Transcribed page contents

____

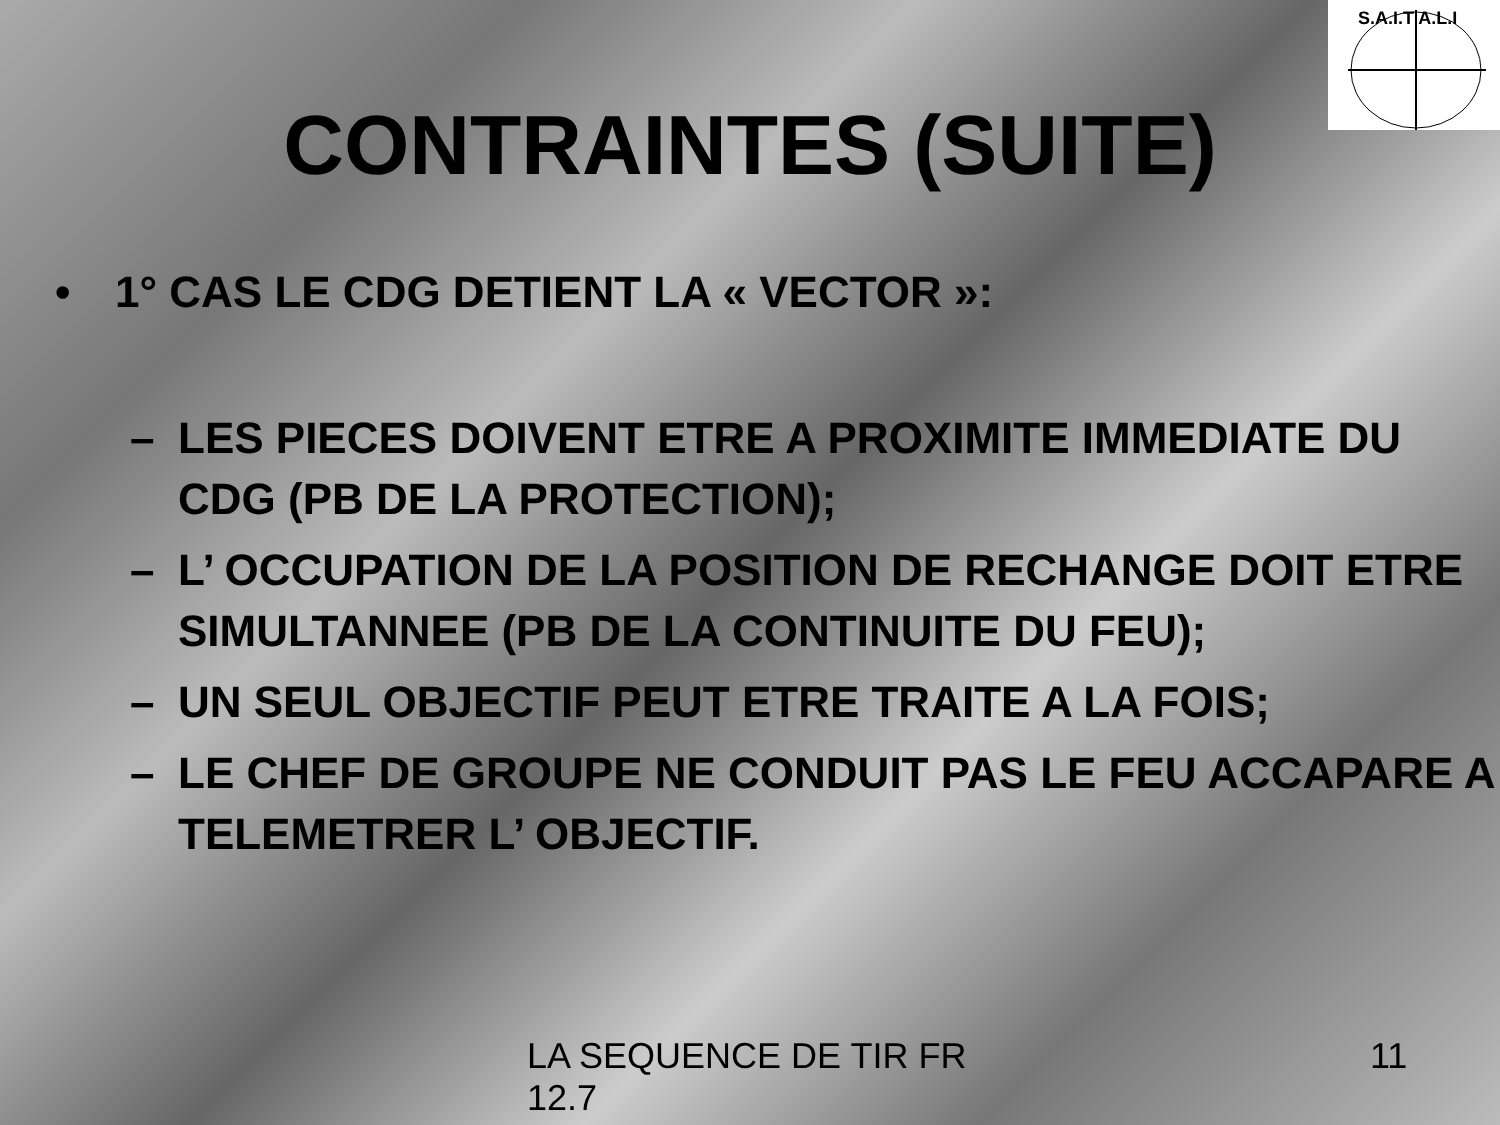S.A.I.T A.L.I
CONTRAINTES (SUITE)
• 1° CAS LE CDG DETIENT LA « VECTOR »:
– LES PIECES DOIVENT ETRE A PROXIMITE IMMEDIATE DU CDG (PB DE LA PROTECTION);
– L’ OCCUPATION DE LA POSITION DE RECHANGE DOIT ETRE SIMULTANNEE (PB DE LA CONTINUITE DU FEU);
– UN SEUL OBJECTIF PEUT ETRE TRAITE A LA FOIS;
– LE CHEF DE GROUPE NE CONDUIT PAS LE FEU ACCAPARE A TELEMETRER L’ OBJECTIF.
LA SEQUENCE DE TIR FR 12.7
11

____

> [Your goal]:
Whenever a line above has the word "OBJECTIF" in it, copy that line.

> [Task result]:
– UN SEUL OBJECTIF PEUT ETRE TRAITE A LA FOIS;
– LE CHEF DE GROUPE NE CONDUIT PAS LE FEU ACCAPARE A TELEMETRER L’ OBJECTIF.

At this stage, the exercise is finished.